§ **The task**: Write out the whole listing again, exactly.

.....

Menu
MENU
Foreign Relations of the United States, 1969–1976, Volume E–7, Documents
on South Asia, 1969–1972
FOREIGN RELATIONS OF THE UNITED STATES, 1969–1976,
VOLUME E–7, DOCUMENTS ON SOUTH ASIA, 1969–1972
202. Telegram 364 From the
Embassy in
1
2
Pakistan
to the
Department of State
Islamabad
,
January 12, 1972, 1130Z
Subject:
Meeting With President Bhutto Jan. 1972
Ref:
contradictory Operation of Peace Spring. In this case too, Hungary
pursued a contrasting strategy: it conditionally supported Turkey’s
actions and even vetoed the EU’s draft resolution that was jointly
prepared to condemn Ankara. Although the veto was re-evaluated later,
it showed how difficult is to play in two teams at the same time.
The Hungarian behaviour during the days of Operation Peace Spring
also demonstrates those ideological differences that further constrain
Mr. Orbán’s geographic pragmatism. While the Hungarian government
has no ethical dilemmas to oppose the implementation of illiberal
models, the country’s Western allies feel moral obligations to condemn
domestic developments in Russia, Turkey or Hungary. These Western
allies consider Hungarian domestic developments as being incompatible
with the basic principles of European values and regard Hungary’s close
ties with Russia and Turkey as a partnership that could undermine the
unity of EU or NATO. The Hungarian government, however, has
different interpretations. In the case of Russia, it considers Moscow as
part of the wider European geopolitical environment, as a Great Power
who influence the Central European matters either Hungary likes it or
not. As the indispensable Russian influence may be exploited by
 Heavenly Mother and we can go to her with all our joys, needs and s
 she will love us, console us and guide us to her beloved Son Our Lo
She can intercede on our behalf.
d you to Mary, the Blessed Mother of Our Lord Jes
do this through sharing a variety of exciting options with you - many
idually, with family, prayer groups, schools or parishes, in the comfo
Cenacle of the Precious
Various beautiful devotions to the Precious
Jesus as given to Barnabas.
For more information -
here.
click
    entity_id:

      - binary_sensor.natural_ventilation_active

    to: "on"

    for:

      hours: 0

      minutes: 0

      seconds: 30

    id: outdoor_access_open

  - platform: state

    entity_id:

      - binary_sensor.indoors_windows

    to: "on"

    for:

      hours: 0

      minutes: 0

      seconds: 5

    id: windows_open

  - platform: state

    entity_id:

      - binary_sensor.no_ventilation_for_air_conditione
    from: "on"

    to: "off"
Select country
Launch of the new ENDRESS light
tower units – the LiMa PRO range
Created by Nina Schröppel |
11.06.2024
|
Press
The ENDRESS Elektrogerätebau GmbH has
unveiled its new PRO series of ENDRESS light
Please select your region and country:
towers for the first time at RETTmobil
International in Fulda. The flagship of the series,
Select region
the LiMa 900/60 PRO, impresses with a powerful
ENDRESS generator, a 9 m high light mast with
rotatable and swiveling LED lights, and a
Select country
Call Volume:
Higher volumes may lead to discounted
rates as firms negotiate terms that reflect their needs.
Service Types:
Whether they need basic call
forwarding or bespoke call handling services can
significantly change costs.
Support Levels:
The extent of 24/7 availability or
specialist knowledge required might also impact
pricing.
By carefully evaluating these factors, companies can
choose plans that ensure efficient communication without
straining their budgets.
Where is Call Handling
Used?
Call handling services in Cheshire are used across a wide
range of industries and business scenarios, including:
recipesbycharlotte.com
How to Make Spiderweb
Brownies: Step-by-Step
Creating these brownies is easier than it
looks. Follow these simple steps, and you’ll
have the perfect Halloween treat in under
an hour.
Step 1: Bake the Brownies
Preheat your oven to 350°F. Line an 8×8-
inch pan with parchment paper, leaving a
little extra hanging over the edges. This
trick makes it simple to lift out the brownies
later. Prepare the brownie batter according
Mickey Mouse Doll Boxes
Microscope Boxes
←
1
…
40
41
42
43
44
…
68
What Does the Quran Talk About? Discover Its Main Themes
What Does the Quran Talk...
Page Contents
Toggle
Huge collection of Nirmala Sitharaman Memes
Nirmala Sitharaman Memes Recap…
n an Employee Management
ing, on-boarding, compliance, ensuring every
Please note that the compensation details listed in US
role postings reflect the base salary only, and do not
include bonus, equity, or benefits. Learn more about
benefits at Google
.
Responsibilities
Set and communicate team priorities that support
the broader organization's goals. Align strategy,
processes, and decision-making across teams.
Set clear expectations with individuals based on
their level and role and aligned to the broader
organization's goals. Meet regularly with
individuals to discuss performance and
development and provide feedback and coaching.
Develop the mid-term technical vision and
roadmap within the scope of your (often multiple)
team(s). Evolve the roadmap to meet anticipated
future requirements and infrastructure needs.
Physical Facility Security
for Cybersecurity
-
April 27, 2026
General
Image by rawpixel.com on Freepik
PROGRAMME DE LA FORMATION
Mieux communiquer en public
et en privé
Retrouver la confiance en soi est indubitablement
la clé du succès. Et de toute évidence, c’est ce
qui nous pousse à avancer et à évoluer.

.....

§ **Solution**:
Menu
MENU
Foreign Relations of the United States, 1969–1976, Volume E–7, Documents
on South Asia, 1969–1972
FOREIGN RELATIONS OF THE UNITED STATES, 1969–1976,
VOLUME E–7, DOCUMENTS ON SOUTH ASIA, 1969–1972
202. Telegram 364 From the
Embassy in
1
2
Pakistan
to the
Department of State
Islamabad
,
January 12, 1972, 1130Z
Subject:
Meeting With President Bhutto Jan. 1972
Ref:
contradictory Operation of Peace Spring. In this case too, Hungary
pursued a contrasting strategy: it conditionally supported Turkey’s
actions and even vetoed the EU’s draft resolution that was jointly
prepared to condemn Ankara. Although the veto was re-evaluated later,
it showed how difficult is to play in two teams at the same time.
The Hungarian behaviour during the days of Operation Peace Spring
also demonstrates those ideological differences that further constrain
Mr. Orbán’s geographic pragmatism. While the Hungarian government
has no ethical dilemmas to oppose the implementation of illiberal
models, the country’s Western allies feel moral obligations to condemn
domestic developments in Russia, Turkey or Hungary. These Western
allies consider Hungarian domestic developments as being incompatible
with the basic principles of European values and regard Hungary’s close
ties with Russia and Turkey as a partnership that could undermine the
unity of EU or NATO. The Hungarian government, however, has
different interpretations. In the case of Russia, it considers Moscow as
part of the wider European geopolitical environment, as a Great Power
who influence the Central European matters either Hungary likes it or
not. As the indispensable Russian influence may be exploited by
 Heavenly Mother and we can go to her with all our joys, needs and s
 she will love us, console us and guide us to her beloved Son Our Lo
She can intercede on our behalf.
d you to Mary, the Blessed Mother of Our Lord Jes
do this through sharing a variety of exciting options with you - many
idually, with family, prayer groups, schools or parishes, in the comfo
Cenacle of the Precious
Various beautiful devotions to the Precious
Jesus as given to Barnabas.
For more information -
here.
click
    entity_id:

      - binary_sensor.natural_ventilation_active

    to: "on"

    for:

      hours: 0

      minutes: 0

      seconds: 30

    id: outdoor_access_open

  - platform: state

    entity_id:

      - binary_sensor.indoors_windows

    to: "on"

    for:

      hours: 0

      minutes: 0

      seconds: 5

    id: windows_open

  - platform: state

    entity_id:

      - binary_sensor.no_ventilation_for_air_conditione
    from: "on"

    to: "off"
Select country
Launch of the new ENDRESS light
tower units – the LiMa PRO range
Created by Nina Schröppel |
11.06.2024
|
Press
The ENDRESS Elektrogerätebau GmbH has
unveiled its new PRO series of ENDRESS light
Please select your region and country:
towers for the first time at RETTmobil
International in Fulda. The flagship of the series,
Select region
the LiMa 900/60 PRO, impresses with a powerful
ENDRESS generator, a 9 m high light mast with
rotatable and swiveling LED lights, and a
Select country
Call Volume:
Higher volumes may lead to discounted
rates as firms negotiate terms that reflect their needs.
Service Types:
Whether they need basic call
forwarding or bespoke call handling services can
significantly change costs.
Support Levels:
The extent of 24/7 availability or
specialist knowledge required might also impact
pricing.
By carefully evaluating these factors, companies can
choose plans that ensure efficient communication without
straining their budgets.
Where is Call Handling
Used?
Call handling services in Cheshire are used across a wide
range of industries and business scenarios, including:
recipesbycharlotte.com
How to Make Spiderweb
Brownies: Step-by-Step
Creating these brownies is easier than it
looks. Follow these simple steps, and you’ll
have the perfect Halloween treat in under
an hour.
Step 1: Bake the Brownies
Preheat your oven to 350°F. Line an 8×8-
inch pan with parchment paper, leaving a
little extra hanging over the edges. This
trick makes it simple to lift out the brownies
later. Prepare the brownie batter according
Mickey Mouse Doll Boxes
Microscope Boxes
←
1
…
40
41
42
43
44
…
68
What Does the Quran Talk About? Discover Its Main Themes
What Does the Quran Talk...
Page Contents
Toggle
Huge collection of Nirmala Sitharaman Memes
Nirmala Sitharaman Memes Recap…
n an Employee Management
ing, on-boarding, compliance, ensuring every
Please note that the compensation details listed in US
role postings reflect the base salary only, and do not
include bonus, equity, or benefits. Learn more about
benefits at Google
.
Responsibilities
Set and communicate team priorities that support
the broader organization's goals. Align strategy,
processes, and decision-making across teams.
Set clear expectations with individuals based on
their level and role and aligned to the broader
organization's goals. Meet regularly with
individuals to discuss performance and
development and provide feedback and coaching.
Develop the mid-term technical vision and
roadmap within the scope of your (often multiple)
team(s). Evolve the roadmap to meet anticipated
future requirements and infrastructure needs.
Physical Facility Security
for Cybersecurity
-
April 27, 2026
General
Image by rawpixel.com on Freepik
PROGRAMME DE LA FORMATION
Mieux communiquer en public
et en privé
Retrouver la confiance en soi est indubitablement
la clé du succès. Et de toute évidence, c’est ce
qui nous pousse à avancer et à évoluer.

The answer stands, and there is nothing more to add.